UNITED STATES: Immigration officials arrest CIA terrorist

May 23, 2005
Issue 

Doug Lorimer

Following a 1.2 million-strong march in Havana, Cuba, on May 17 demanding that the US government arrest CIA terrorist Luis Posada, US immigration authorities in Miami detained Posada on May 19 on the grounds that he had entered the US illegally two months ago. Posada, a naturalised Venezuelan, is wanted in Venezuela for his involvement in the bombing of a Cuban airliner in October 1976 that killed 73 Cubans and Venezuelans over the Bahamas.

Reporting Posada's arrest, the May 19 Washington Post observed that it "creates a dilemma for the Bush administration, which has taken a strong stand against terrorism in all forms but has also been reluctant to cross the politically potent Cuban exile community in south Florida, many of whom support Posada ...

"Posada was trained by the CIA, served several years in the US Army and took part in countless anti-Castro demonstrations throughout Latin America in the 1960s and rose to a high-ranking post in the Venezuelan security agency. He has been a suspect in several terrorist bombings, the most serious being the 1976 airliner attack."

Venezuela issued a request to the US government to extradite Posada in early May, however US officials denied having proof that Posada was in the US. In an interview with the Miami Herald a week before his arrest by US immigration officials, Posada said that he had illegally crossed the US-Mexican border with the help of a smuggler. From Texas, he took a bus to Miami, where he took a break from his terrorist activities, read Confucius and painted images of his native Cuba.

In an interview with Venezolana de Television on the evening of May 18, Venezuelan justice minister Jesse Chacon said that it is now up to the US to prove that it is truly committed to the fight against terrorism by extraditing Posada to stand trial in Venezuela.

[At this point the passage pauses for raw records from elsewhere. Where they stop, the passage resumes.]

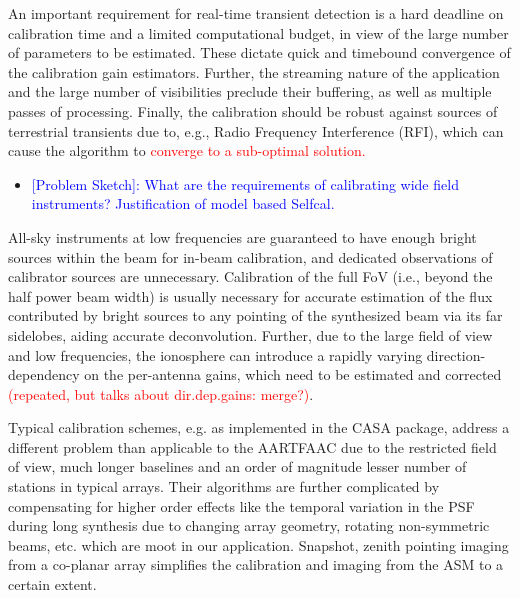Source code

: \documentclass{aa}
\begin{document}
An important requirement for real-time transient detection is a hard
deadline on calibration time and a limited computational budget, in
view of the large number of parameters to be estimated. These dictate
quick and timebound convergence of the calibration gain estimators.
Further, the streaming nature of the application and the large number
of visibilities preclude their buffering, as well as multiple passes
of processing. Finally, the calibration should be robust against sources
of terrestrial transients due to, e.g., Radio Frequency Interference
(RFI), which can cause the algorithm to \textcolor{red}{converge to
a sub-optimal solution.}
\begin{itemize}
\item \textcolor{blue}{{[}Problem Sketch{]}: What are the requirements of
calibrating wide field instruments? Justification of model based Selfcal.}
\end{itemize}
All-sky instruments at low frequencies are guaranteed to have enough
bright sources within the beam for in-beam calibration, and dedicated
observations of calibrator sources are unnecessary. Calibration of
the full FoV (i.e., beyond the half power beam width) is usually necessary
for accurate estimation of the flux contributed by bright sources
to any pointing of the synthesized beam via its far sidelobes, aiding
accurate deconvolution. Further, due to the large field of view and
low frequencies, the ionosphere can introduce a rapidly varying direction-dependency
on the per-antenna gains, which need to be estimated and corrected
\textcolor{red}{(repeated, but talks about dir.dep.gains: merge?)}. 

{} Typical calibration schemes, e.g. as implemented in the CASA package,
address a different problem than applicable to the AARTFAAC due to
the restricted field of view, much longer baselines and an order of
magnitude lesser number of stations in typical arrays. Their algorithms
are further complicated by compensating for higher order effects like
the temporal variation in the PSF during long synthesis due to changing
array geometry, rotating non-symmetric beams, etc. which are moot
in our application. Snapshot, zenith pointing imaging from a co-planar
array simplifies the calibration and imaging from the ASM to a certain
extent. 
\end{document}
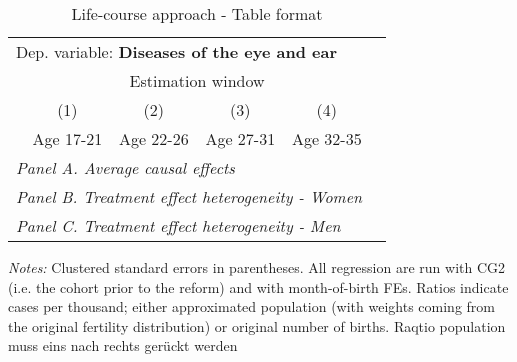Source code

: \begin{table}[H] \centering \begin{threeparttable} \caption{Life-course approach - Table format} {\def\sym#1{\ifmmode^{#1}\else\(^{#1}\)\fi} \begin{tabular}{l*{5}{c}} \toprule \multicolumn{5}{l}{Dep. variable: \textbf{Diseases of the eye and ear}} \\ & \multicolumn{4}{c}{Estimation window} \\ \cmidrule(lr){2-5}
            &\multicolumn{1}{c}{(1)}&\multicolumn{1}{c}{(2)}&\multicolumn{1}{c}{(3)}&\multicolumn{1}{c}{(4)}\\
            &\multicolumn{1}{c}{Age 17-21}&\multicolumn{1}{c}{Age 22-26}&\multicolumn{1}{c}{Age 27-31}&\multicolumn{1}{c}{Age 32-35}\\
\midrule
 \multicolumn{5}{l}{\emph{Panel A. Average causal effects}} \\      \midrule\multicolumn{5}{l}{\emph{Panel B. Treatment effect heterogeneity - Women}} \\      \midrule\multicolumn{5}{l}{\emph{Panel C. Treatment effect heterogeneity - Men}} \\      
\bottomrule \end{tabular} } \begin{tablenotes} \item \scriptsize \emph{Notes:} Clustered standard errors in parentheses. All regression are run with CG2 (i.e. the cohort prior to the reform) and with month-of-birth FEs. Ratios indicate cases per thousand; either approximated population (with weights coming from the original fertility distribution) or original number of births. Raqtio population muss eins nach rechts gerückt werden \end{tablenotes} \end{threeparttable} \end{table} 
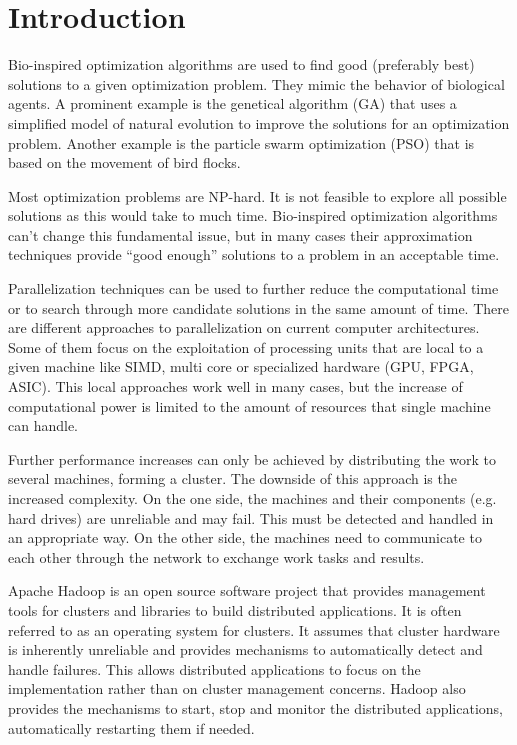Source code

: \chapter{Introduction}
Bio-inspired optimization algorithms are used to find good (preferably best) solutions to a given optimization problem. They mimic the behavior of biological agents. A prominent example is the genetical algorithm (GA) \cite{sivanandam2008genetic} that uses a simplified model of natural evolution to improve the solutions for an optimization problem. Another example is the particle swarm optimization (PSO) \cite{kennedy2010particle} that is based on the movement of bird flocks.

Most optimization problems are NP-hard. It is not feasible to explore all possible solutions as this would take to much time. Bio-inspired optimization algorithms can't change this fundamental issue, but in many cases their approximation techniques provide ``good enough'' solutions to a problem in an acceptable time.

Parallelization techniques can be used to further reduce the computational time or to search through more candidate solutions in the same amount of time. There are different approaches to parallelization on current computer architectures. Some of them focus on the exploitation of processing units that are local to a given machine like SIMD, multi core or specialized hardware (GPU, FPGA, ASIC). This local approaches work well in many cases, but the increase of computational power is limited to the amount of resources that single machine can handle.

Further performance increases can only be achieved by distributing the work to several machines, forming a cluster. The downside of this approach is the increased complexity. On the one side, the machines and their components (e.g. hard drives) are unreliable and may fail. This must be detected and handled in an appropriate way. On the other side, the machines need to communicate to each other through the network to exchange work tasks and results.

Apache Hadoop \cite{hadoop} is an open source software project that provides management tools for clusters and libraries to build distributed applications. It is often referred to as an operating system for clusters. It assumes that cluster hardware is inherently unreliable and provides mechanisms to automatically detect and handle failures. This allows distributed applications to focus on the implementation rather than on cluster management concerns. Hadoop also provides the mechanisms to start, stop and monitor the distributed applications, automatically restarting them if needed.

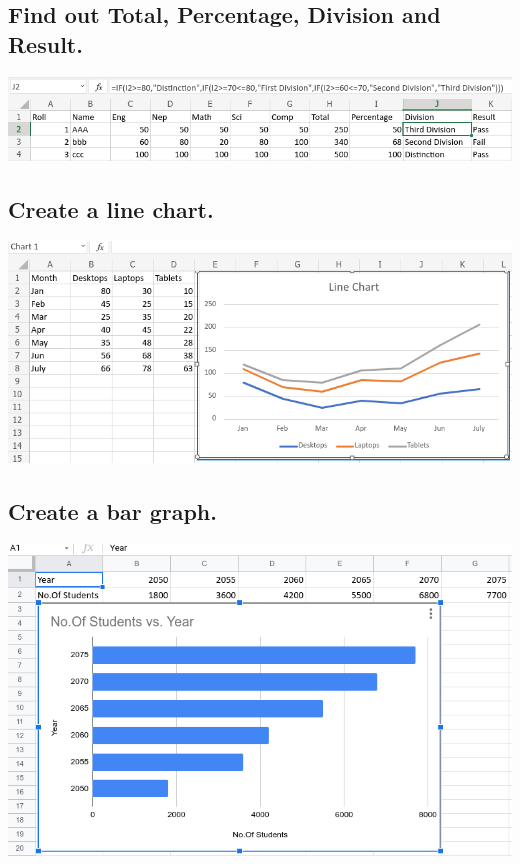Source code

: \documentclass[17pt,a4paper,oneside,margin=1in]{article}
\begin{document}
\subsection{Find out Total, Percentage, Division and Result.}
\includegraphics[width=1\textwidth]{./scrot/spreadsheet-2.png}

\subsection{Create a line chart.}
\includegraphics[width=1\textwidth]{./scrot/spreadsheet-3.png}

\subsection{Create a bar graph.}
\includegraphics[width=1\textwidth]{./scrot/spreadsheet-4.png}
\end{document}
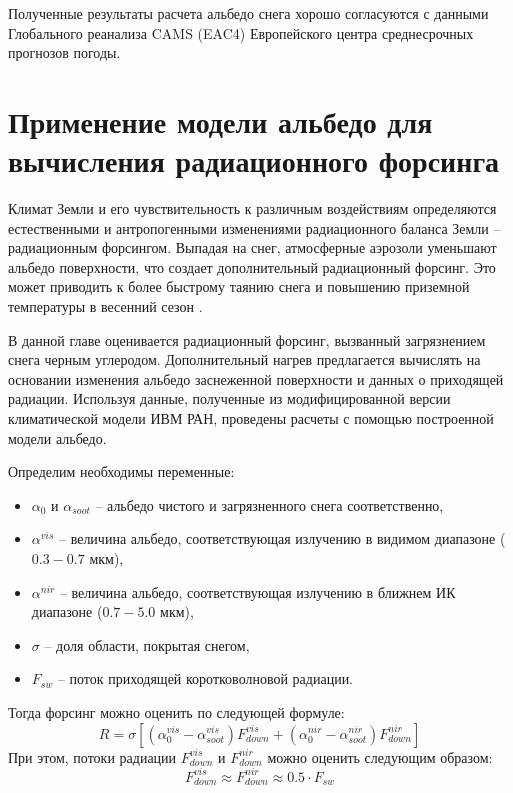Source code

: \documentclass[a4paper, fontsize=14pt]{scrartcl}
\begin{document}
Полученные результаты расчета альбедо снега хорошо согласуются с данными Глобального реанализа CAMS (EAC4) Европейского центра среднесрочных прогнозов погоды.


\newpage
\section{Применение модели альбедо для вычисления радиационного форсинга}

Климат Земли и его чувствительность к различным воздействиям определяются естественными и антропогенными изменениями радиационного баланса Земли -- радиационным форсингом. Выпадая на снег, атмосферные аэрозоли уменьшают альбедо поверхности, что создает дополнительный радиационный форсинг. Это может приводить к более быстрому таянию снега и повышению приземной температуры в весенний сезон \cite{Chernenkov2021rus}. 

В данной главе оценивается радиационный форсинг, вызванный загрязнением снега черным углеродом. Дополнительный нагрев предлагается вычислять на основании изменения альбедо заснеженной поверхности и данных о приходящей радиации. Используя данные, полученные из модифицированной версии климатической модели ИВМ РАН, проведены расчеты с помощью построенной модели альбедо.

Определим необходимы переменные:
\begin{itemize}
    \item $\alpha_{0}$ и $\alpha_{soot}$ -- альбедо чистого и загрязненного снега соответственно,
    \item $\alpha^{vis}$ -- величина альбедо, соответствующая излучению в видимом диапазоне ($0.3-0.7$ мкм),
    \item $\alpha^{nir}$ -- величина альбедо, соответствующая излучению в ближнем ИК диапазоне ($0.7-5.0$ мкм),
    \item $\sigma$ -- доля области, покрытая снегом,
    \item $F_{sw}$ -- поток приходящей коротковолновой радиации.
\end{itemize}
Тогда форсинг можно оценить по следующей формуле:
\begin{equation}
    R = \sigma [ (\alpha_{0}^{vis} - \alpha_{soot}^{vis})F_{down}^{vis} + (\alpha_{0}^{nir} - \alpha_{soot}^{nir})F_{down}^{nir} ] \label{sysFORC}  
\end{equation}
При этом, потоки радиации $F_{down}^{vis}$ и $F_{down}^{nir}$ можно оценить следующим образом: 
\begin{equation}
    F_{down}^{vis} \approx F_{down}^{nir} \approx 0.5 \cdot F_{sw} \label{sys}  
\end{equation}
\end{document}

Venezuelan foreign minister Ali Rodriguez told reporters that the US is obligated to honour the extradition request. "We are waiting for the US government, signatory to extradition agreements with Venezuela since 1992, to contribute to the capture of this criminal, thus honouring their ethical and moral obligations."

Cuban National Assembly speaker Ricardo Alarcon supported Venezuela's demand, telling Associated Press: "Bush has to prove he is sincere about terrorism. What the United States has to do now is clear: If there is a request for his extradition it has to attend to it according to its own laws."

On May 20, Venezuelan President Hugo Chavez, a close ally of revolutionary Cuba, denounced Washington for only charging Posada with violating US immigration laws. "The CIA knew those lords of death were going to put the bomb on the Cuban plane", Chavez said in a televised speech in the eastern city of Cumana.

That same day, Associated Press reported that a declassified CIA document, also made public in Venezuela on May 18, said the agency had a report from an informant in June 1976 that a group headed by Posada's associate Orlando Bosch planned "to place a bomb on a Cubana Airline flight travelling between Panama and Havana".

From Green Left Weekly, May 25, 2005.